The now converted field was drained more than a hundred years ago for use as farm land. The land lies in a natural floodplain along the 269-mile Duck River, making it a fertile site for farming, but an even more appropriate site for an ecosystem restoration project. The wetland will provide crucial habitat for native flora and fauna while also serving as a model and teaching tool for future restorations across the state and country.

Re-flooding and re-planting the land was a team effort. The field had been raised for agricultural use and before it could be flooded it had to be lowered to its original level and drainage points controlled to prevent water from entering the area too soon. Additionally, berms had to be rebuilt. Once the berm system was nearly complete, the Tennessee Department of Environment and Conservation coordinated a crew of workers to plant a mix of wetland seeds prior to flooding the area.

Two weeks after the water returned to the wetland, a chorus of frogs was heard and ducks were sighted in the newly constructed habitat.

The newly restored wetland will benefit the region’s ecological and human health, providing both safe drinking water and improved flood management.

Ronnie Bowers, a special projects coordinator with the State of Tennessee, emphasized the importance of this project, saying “The Duck River provides over 250,000 Tennesseans with their drinking water and wetlands are nature’s best filter to restore cleanliness back into the state’s rivers. Wetlands are nature’s sponge soaking up water and releasing it slowly into our state’s rivers, waterways, and groundwater aquifers. Wetlands cleanse and filter sediment runoff from stormwater and reduce chemical content. This process provides Tennesseans with clean drinking water as well as healthy habitat for aquatic species and wildlife.”

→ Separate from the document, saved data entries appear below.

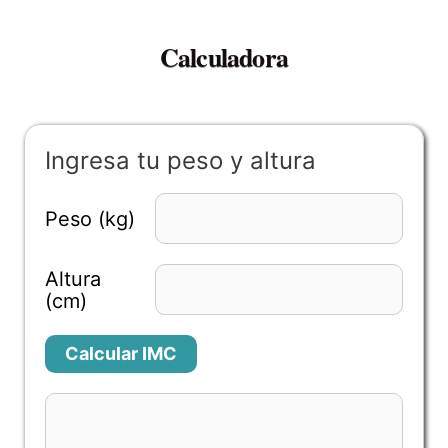
Calculadora
Ingresa tu peso y altura
Peso (kg)
Altura
(cm)
Calcular IMC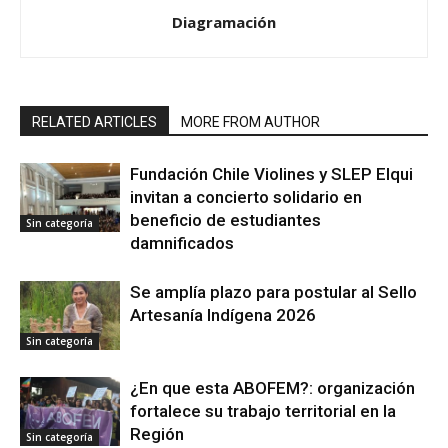
Diagramación
RELATED ARTICLES
MORE FROM AUTHOR
Fundación Chile Violines y SLEP Elqui
invitan a concierto solidario en
beneficio de estudiantes
Sin categoría
damnificados
Se amplía plazo para postular al Sello
Artesanía Indígena 2026
Sin categoría
¿En que esta ABOFEM?: organización
fortalece su trabajo territorial en la
Región
Sin categoría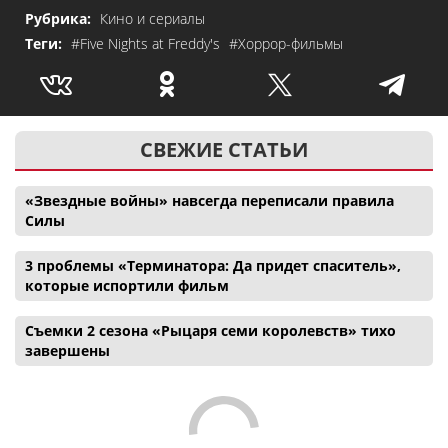
Рубрика:
Кино и сериалы
Теги:
#Five Nights at Freddy's
#Хоррор-фильмы
СВЕЖИЕ СТАТЬИ
«Звездные войны» навсегда переписали правила
Силы
3 проблемы «Терминатора: Да придет спаситель»,
которые испортили фильм
Съемки 2 сезона «Рыцаря семи королевств» тихо
завершены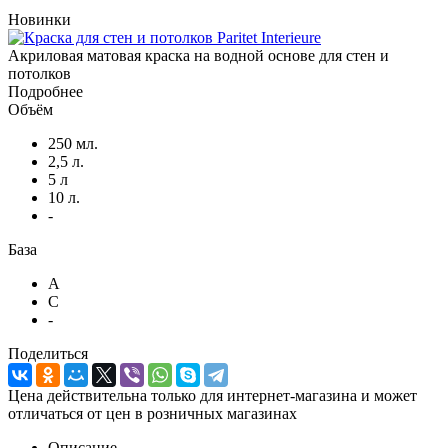
Новинки
Акриловая матовая краска на водной основе для стен и
потолков
Подробнее
Объём
250 мл.
2,5 л.
5 л
10 л.
-
База
A
C
-
Поделиться
Цена действительна только для интернет-магазина и может
отличаться от цен в розничных магазинах
Описание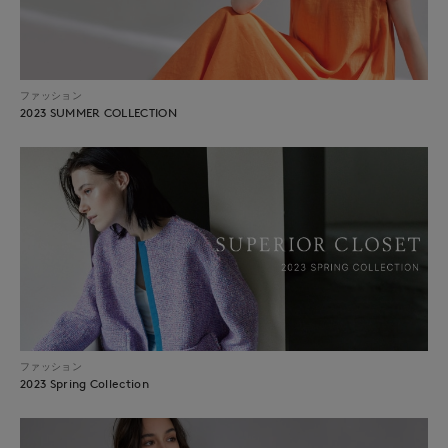
ファッション
2023 SUMMER COLLECTION
ファッション
2023 Spring Collection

Stormwater filtration is an important function of the wetland, particularly due to the fact that the wetland flows into the Duck River, which contains more biodiversity than any other river in the world. It has more than 151 species of fish, 60 freshwater mussel species, and 22 species of aquatic snails. This diversity is due to numerous conservation efforts that help keep the river clean and healthy. Conservation efforts range from educating farmers about responsible land management to assisting city and county stormwater directors with their programs in urban areas near the Duck River.

The Duck River is so clean that scientists are relocating an endangered mussel species from the Clinch River to the Duck to help preserve the species.

Danny Bingham, mayor of Chapel Hill, said he appreciates the clean water and looks forward to the economic benefits that the restored wetland will bring to the area.

“This restored wetland will add to the draw of the town of Chapel Hill… and will entice visitors from around the state to come and witness the beauty of this unique ecosystem in our own backyard.”

CEO of the Tennessee Environmental Council, Dr. John McFadden, an expert in waterway restoration, added that “natural resources, including this wetland, are the backbone of our economy, our community, and our quality of life.”

The wetland area will also provide opportunities for environmental education to visitors. Stacey Cothran, president of the Friends of Henry Horton State Park, has already started coordinating environmental education events at the wetlands. In March, Cothran worked with volunteers to plant trees in the wetland as part of the statewide 50K Tree Day event sponsored by the Tennessee Environmental Council.

“We are planning several more tree planting events with 5th graders from the Delk-Henson Intermediate School and Cascade Elementary School,” she said. “We plan to educate them about the importance of Tennessee’s wetlands and inform them of the plants and animals that the area supports.” There are also plans to add observation decks in the wetland area, and the berms may eventually serve as walking paths from which wildlife can be observed.

The Henry Horton wetlands serve as a great model of a successful ecosystem restoration project that will help to conserve and protect Tennessee’s waterways and drinking water while providing a real-life teaching tool. The newly-created wetlands are the physical embodiment of Henry Horton State Park’s motto: “We care about our nature, our history, and about you.”